One of the questions that have arisen has concerned the naming of the hurricanes. Why Harvey? Why Irma?
The task of naming the storms falls upon the World Meteorological Organisation, the highest authority of weather experts in the world, who meet on a regular basis to discuss the patterns of weather and the effects that extreme weather have.
They have created zones in which regional organisations under their auspices pick the names: Atlantic hurricanes such as Harvey and Irma are named by the United States National Hurricane Center.
Families are transported to higher ground during Hurricane Harvey (Credit: PA)
When they name hurricanes and tropical storms, they go through a list of accepted names, both male and female, before choosing one.
They begin at A as the hurricane season begins, working through the Latin alphabet. If there are more than 21 hurricanes in one season, they move on to the Greek alphabet. They alternate between male and female names while skipping the letters Q, U, Y and Z.
Hurricane names can be retired if they are suitably catastrophic or destructive.
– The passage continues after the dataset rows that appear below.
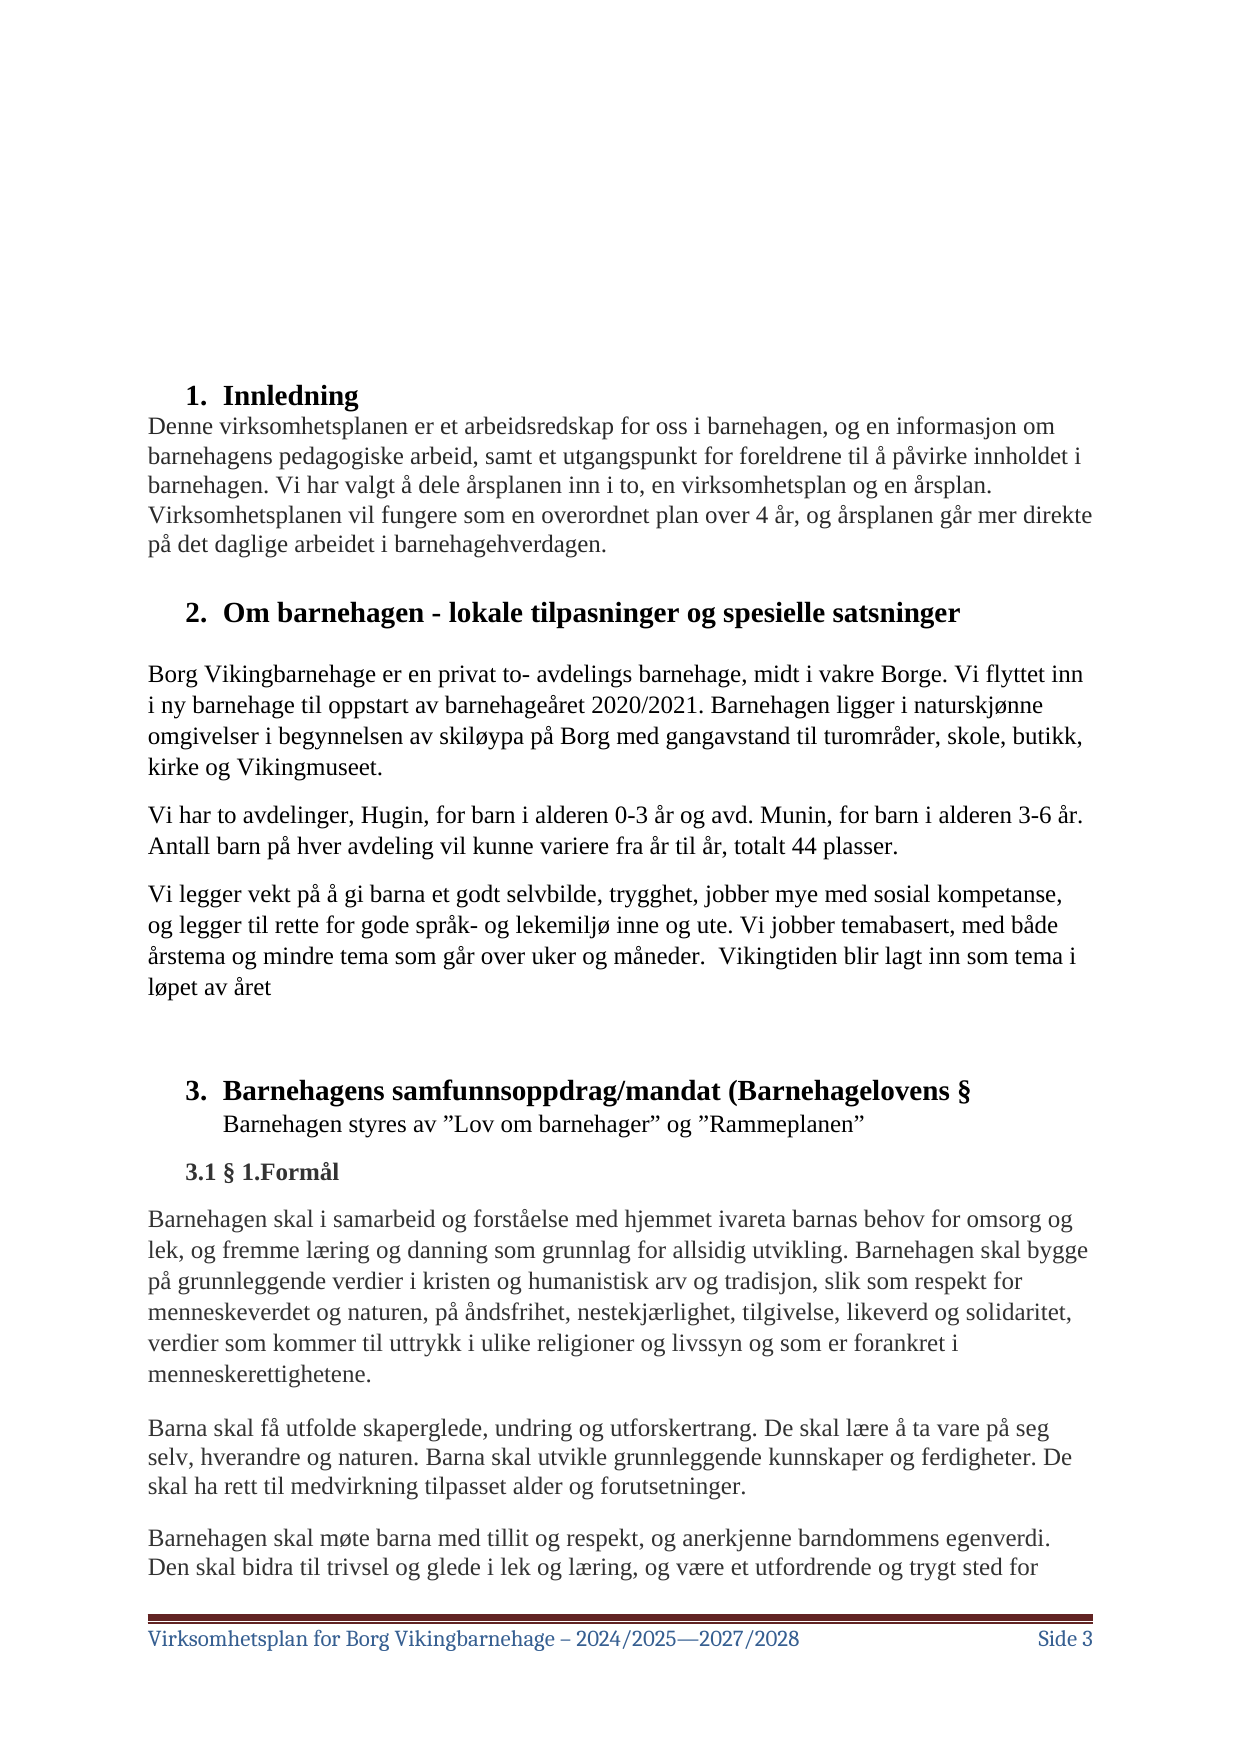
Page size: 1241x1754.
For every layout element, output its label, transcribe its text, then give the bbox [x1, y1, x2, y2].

text Denne virksomhetsplanen er et arbeidsredskap for oss i barnehagen, og en informasjon om barnehagens pedagogiske arbeid, samt et utgangspunkt for foreldrene til å påvirke innholdet i barnehagen. Vi har valgt å dele årsplanen inn i to, en virksomhetsplan og en årsplan. Virksomhetsplanen vil fungere som en overordnet plan over 4 år, og årsplanen går mer direkte på det daglige arbeidet i barnehagehverdagen. [148, 411, 1093, 558]
text Borg Vikingbarnehage er en privat to- avdelings barnehage, midt i vakre Borge. Vi flyttet inn i ny barnehage til oppstart av barnehageåret 2020/2021. Barnehagen ligger i naturskjønne omgivelser i begynnelsen av skiløypa på Borg med gangavstand til turområder, skole, butikk, kirke og Vikingmuseet. [148, 659, 1093, 781]
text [148, 1523, 1093, 1581]
text Barna skal få utfolde skaperglede, undring og utforskertrang. De skal lære å ta vare på seg selv, hverandre og naturen. Barna skal utvikle grunnleggende kunnskaper og ferdigheter. De skal ha rett til medvirkning tilpasset alder og forutsetninger. [148, 1413, 1093, 1500]
list Barnehagens samfunnsoppdrag/mandat (Barnehagelovens § Barnehagen styres av ”Lov om barnehager” og ”Rammeplanen” [185, 1073, 1093, 1138]
text Vi legger vekt på å gi barna et godt selvbilde, trygghet, jobber mye med sosial kompetanse, og legger til rette for gode språk- og lekemiljø inne og ute. Vi jobber temabasert, med både årstema og mindre tema som går over uker og måneder. Vikingtiden blir lagt inn som tema i løpet av året [148, 879, 1093, 1001]
list Om barnehagen - lokale tilpasninger og spesielle satsninger [185, 595, 1093, 628]
text Vi har to avdelinger, Hugin, for barn i alderen 0-3 år og avd. Munin, for barn i alderen 3-6 år. Antall barn på hver avdeling vil kunne variere fra år til år, totalt 44 plasser. [148, 800, 1093, 860]
list Innledning [185, 378, 1093, 411]
text 3.1 § 1.Formål [148, 1157, 1093, 1186]
text Barnehagen skal i samarbeid og forståelse med hjemmet ivareta barnas behov for omsorg og lek, og fremme læring og danning som grunnlag for allsidig utvikling. Barnehagen skal bygge på grunnleggende verdier i kristen og humanistisk arv og tradisjon, slik som respekt for menneskeverdet og naturen, på åndsfrihet, nestekjærlighet, tilgivelse, likeverd og solidaritet, verdier som kommer til uttrykk i ulike religioner og livssyn og som er forankret i menneskerettighetene. [148, 1204, 1093, 1388]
Hurricane Mitch, the second deadliest Atlantic hurricane ever, killed over 10,000 people in Honduras and Nicaragua in 1998 and resulted in the name Mitch being taken from the register permanently. It was replaced by Matthew, though that again was retired after 2016's Hurricane Matthew which struck Haiti.
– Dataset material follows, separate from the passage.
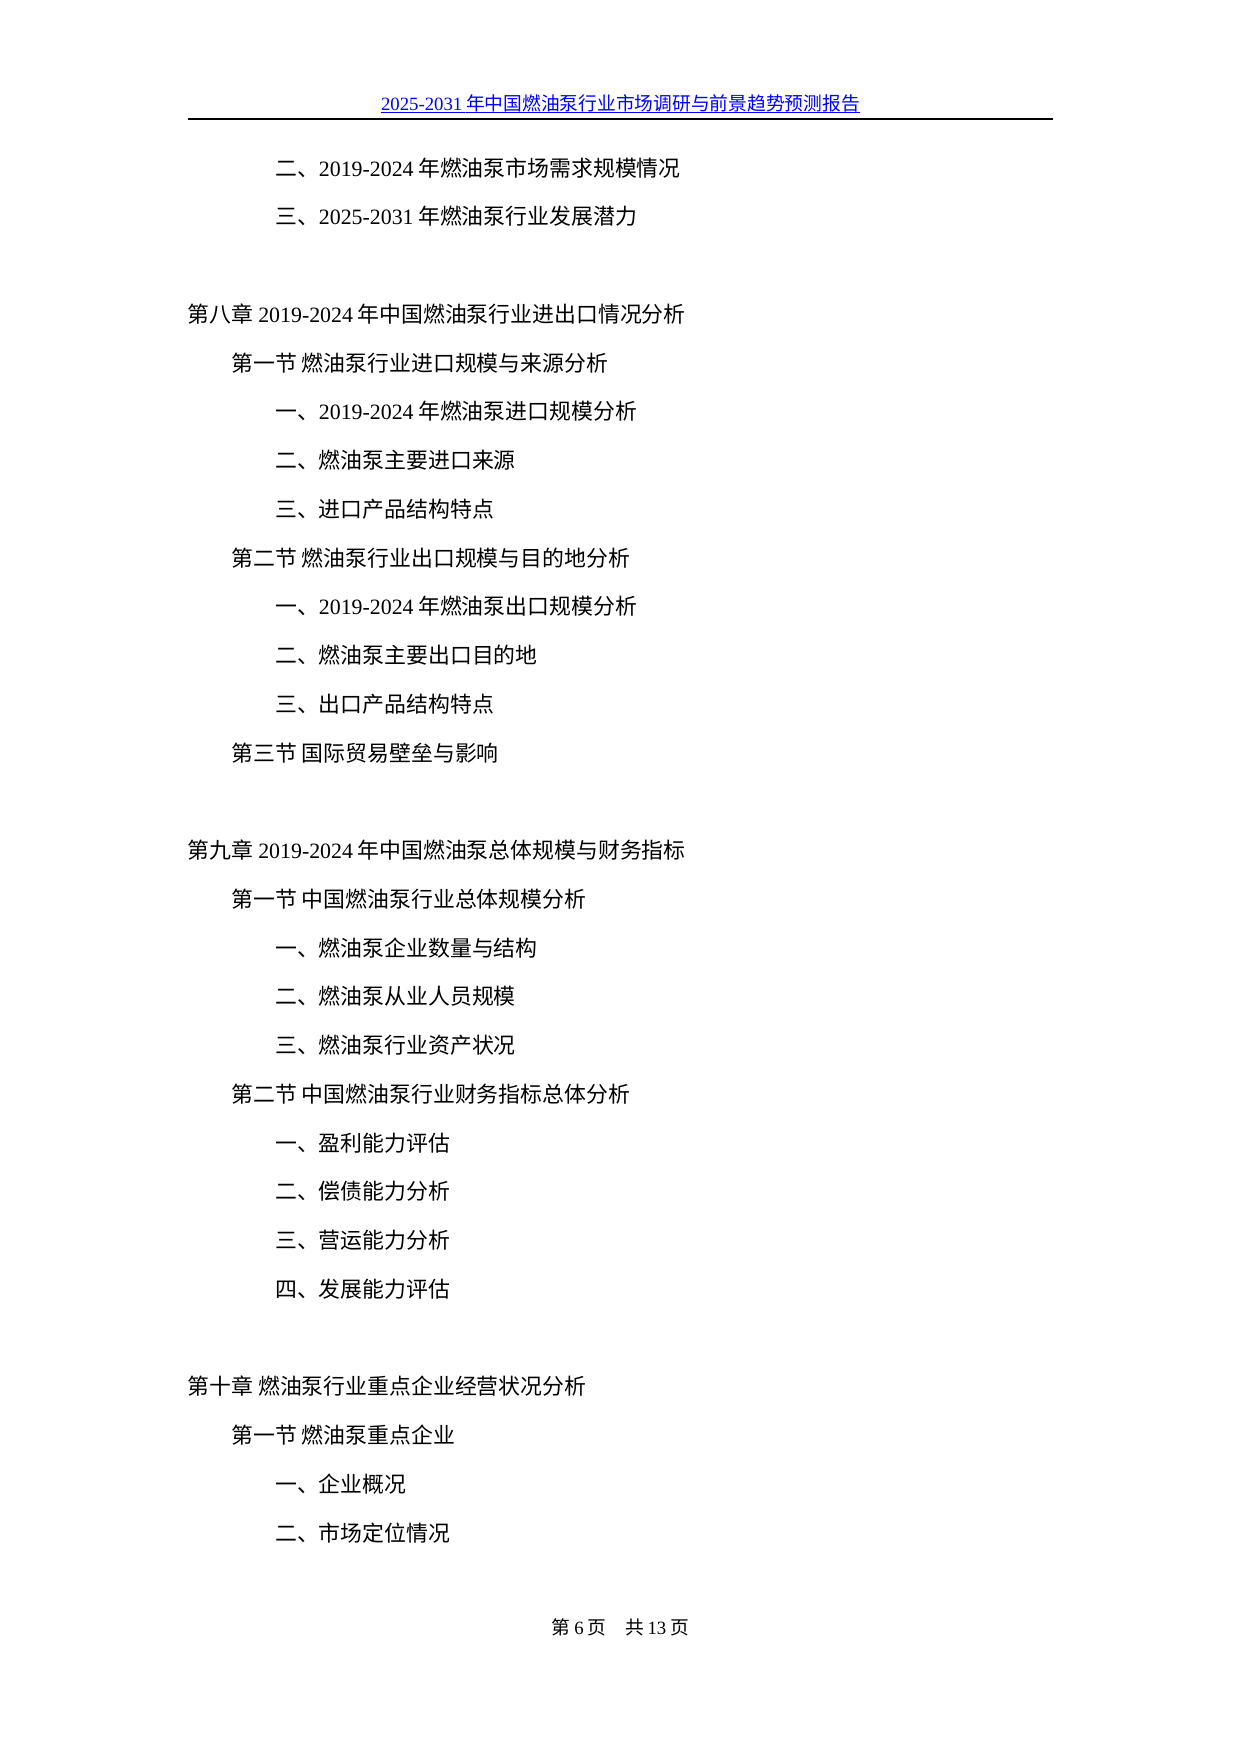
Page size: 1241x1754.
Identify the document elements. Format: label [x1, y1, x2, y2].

text [187, 150, 1053, 1548]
It is as yet unclear whether the names Harvey and Irma will end up retired.
Previously, hurricanes were named after the places where they struck - the Galveston hurricane of 1900, for example - or the day on which they occurred, usually using the Saints Day that was most appropriate, such as the Santa Ana hurricane that struck Puerto Rico in 1825.
It isn't always so serious: in Scotland in 2011, an extratropical cyclone (as hurricanes can be known in non-tropical areas) was named Friedhelm by weather authorities but was popularly known as Hurricane Bawbag after the Scottish dialect word for 'scrotum' or more idiomatically, for a coward.